But even with their help, his health has deteriorated to the point where he can’t live alone in his apartment anymore. From our first experience of him, watching the interaction between him and Sandra, you can see the affection between father and daughter, and how much has been lost. The family must move him out of his sunny, book-filled flat and into long-term care. Finding the right place to care for him properly is a challenge.
To some extent, Sandra’s life is one of obligation: running between her jobs, regular visits to her father to monitor his care, taking care of her daughter. She wears it lightly, managing it all with a thoughtful kindness. But the person who has been cut out of the equation is Sandra herself.

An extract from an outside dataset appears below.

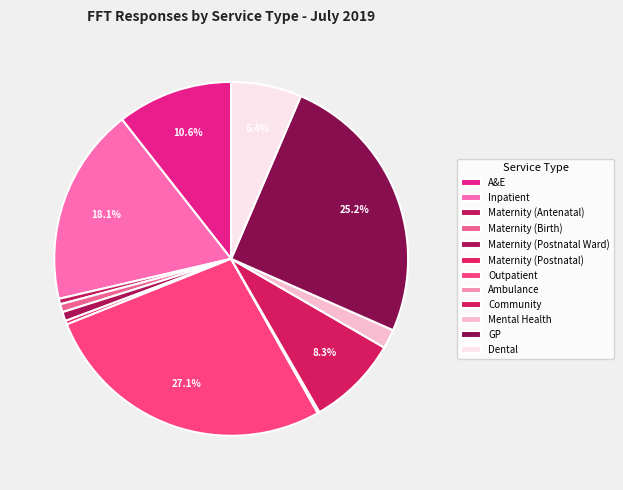

To the nearest percent, what portion does Dental represent?

6%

That begins to change when she runs into an old friend of her late husband’s. Clément (Melvil Poupard), is a scientist who has a son about the same age as Linn. There’s an attraction, and a connection between the two that is palpable. Clément is married, somewhat unhappily, but he and Sandra start an affair.
There is a lot of forward motion in One Fine Morning. Sandra has her world organized in a way to make this all efficient. With a short boyish haircut, no make up, and simply dressed, she’s an unfussy woman simply living her life. With her ever-present backpack, she is always on the move. But unfussy doesn’t mean she’s a void. While routines and demands shape her days, Sandra is open, vibrant, and emotionally attuned.
Hansen-Løve is exquisitely aware of the ups and down of ordinary life, awful one moment, joyful the next. And there is a lot of joy in the movie. As a writer, she can weave a few lines into a simple scene, a thought that takes the film to a deeper level without rattling the walls or our psyches. There’s a measured, thoughtfulness in her work. And Seydoux’s performance — spare, quiet, nuanced — anchors it all beautifully.
The result is a quiet film that doesn’t push an agenda, doesn’t rush, doesn’t trade on sensationalized emotion, but leaves us space to engage with wonderful characters. There’s a feeling of intimacy and sense of connection, open-heartedness and good will that stays long after the movie ends.
One Fine Morning. Written and directed by Mia Hansen-Løve. Starring Léa Seydoux, Pascal Greggory, Melvil Poupard, Camille Leban Martins, and Nicole Garcia. In theatres, February 10.